Drawing a Conclusion
When it comes to assessing this game, the most basic takeaway is that Pokémon Stadium 2 is a material improvement over its predecessor. Nevertheless, this conclusion is more of a commentary on how much of an improvement Gold, Silver, and Crystal are over Red, Blue, and Yellow. Given that Pokémon Stadium bared all of the weaknesses of the first-generation Game Boy titles, the one optimized for their set of sequels couldn’t help but iron out the flaws plaguing the original. In fact, doing so effectively made the original game obsolete. If you wanted the definitive Pokémon Stadium experience, it wouldn’t make any sense to settle for the original when the sequel reflects all of the improvements the series made between generations. Naturally, the problem is that the same exact fate befell Pokémon Stadium 2 a mere two years later when the third generation started. If anything, it was even worse off because not only did Nintendo upgrade their handheld system and their home console in the interim, the coding for third-generation games ensured they had no compatibility with any of their predecessors. This means every single reward you may have obtained from any of these games was now completely worthless.

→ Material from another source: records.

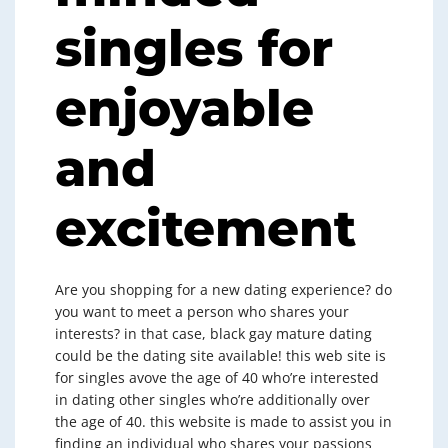
singles for
enjoyable
and
excitement
Are you shopping for a new dating experience? do
you want to meet a person who shares your
interests? in that case, black gay mature dating
could be the dating site available! this web site is
for singles avove the age of 40 who’re interested
in dating other singles who’re additionally over
the age of 40. this website is made to assist you in
finding an individual who shares your passions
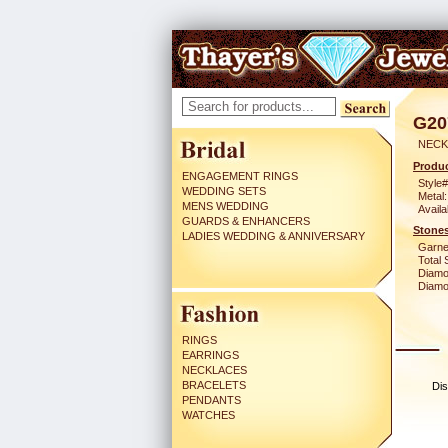
G20
NECK
Produc
ENGAGEMENT RINGS
Style#
WEDDING SETS
Metal:
MENS WEDDING
Availa
GUARDS & ENHANCERS
Stones
LADIES WEDDING & ANNIVERSARY
Garne
Total 
Diamo
Diamon
RINGS
EARRINGS
NECKLACES
BRACELETS
Dis
PENDANTS
WATCHES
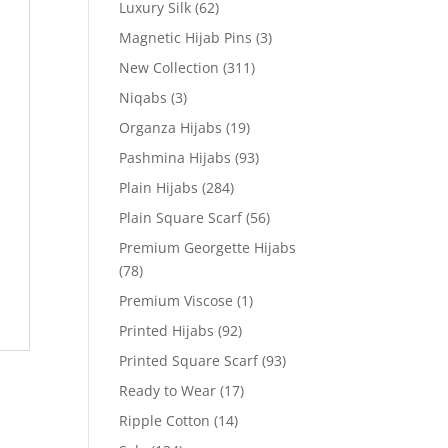
Luxury Silk
(62)
Magnetic Hijab Pins
(3)
New Collection
(311)
Niqabs
(3)
Organza Hijabs
(19)
Pashmina Hijabs
(93)
Plain Hijabs
(284)
Plain Square Scarf
(56)
Premium Georgette Hijabs
(78)
Premium Viscose
(1)
Printed Hijabs
(92)
Printed Square Scarf
(93)
Ready to Wear
(17)
Ripple Cotton
(14)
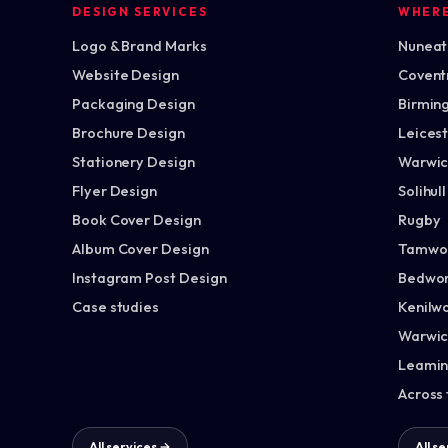
DESIGN SERVICES
WHER
Logo & Brand Marks
Nuneato
Website Design
Covent
Packaging Design
Birmin
Brochure Design
Leices
Stationery Design
Warwic
Flyer Design
Solihull
Book Cover Design
Rugby
Album Cover Design
Tamwo
Instagram Post Design
Bedwor
Case studies
Kenilw
Warwic
Leamin
Across
All services →
All s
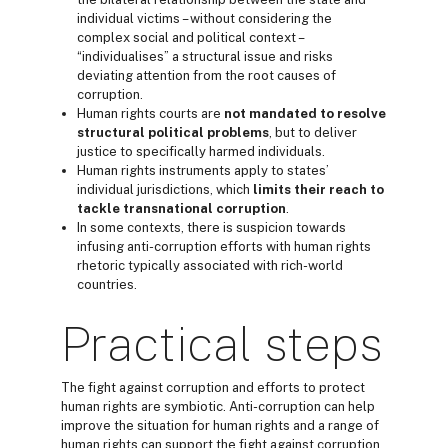
individual victims – without considering the
complex social and political context –
“individualises” a structural issue and risks
deviating attention from the root causes of
corruption.
Human rights courts are
not mandated to
resolve
structural
political problems
, but to deliver
justice to specifically harmed individuals.
Human rights instruments apply to states’
individual jurisdictions, which
limits their reach to
tackle
transnational corruption
.
In some contexts, there is suspicion towards
infusing anti-corruption efforts with human rights
rhetoric typically associated with rich-world
countries.
Practical steps
The fight against corruption and efforts to protect
human rights are symbiotic. Anti-corruption can help
improve the situation for human rights and a range of
human rights can support the fight against corruption.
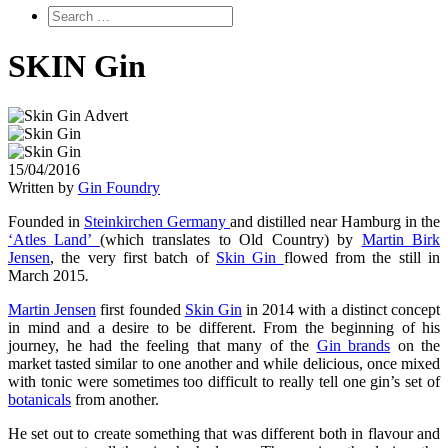
SKIN Gin
15/04/2016
Written by
Gin Foundry
Founded in
Steinkirchen Germany
and distilled near Hamburg in the
‘Atles Land’
(which translates to Old Country) by
Martin Birk
Jensen
, the very first batch of
Skin Gin
flowed from the still in
March 2015
.
Martin Jensen
first founded
Skin Gin
in 2014 with a distinct concept
in mind and a desire to be different. From the beginning of his
journey, he had the feeling that many of the
Gin brands
on the
market tasted similar to one another and while delicious, once mixed
with tonic were sometimes too difficult to really tell one gin’s set of
botanicals
from another.
He set out to create something that was different both in flavour and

Because of these factors, my stance on Pokémon Stadium 2 is identical to that of its predecessor. It simply isn’t worth the effort of procuring all of the materials required to play this game in its intended form when there are countless alternatives that don’t require such a monumental setup. Even if you are persistent enough to do so, you’ll have to contend with the fact that a majority of the Pokémon Stadium 2 experience entails preparing to play it – an issue far worse in the second generation than it ever was in the first due to how difficult it is to grind levels in Gold, Silver, and Crystal. If a comparable amount of time is spent on the actual game, it’s solely due to its slow pacing. It may be worth revisiting for someone who has all of the original cartridges and consoles to hand, but everyone else is better off looking elsewhere.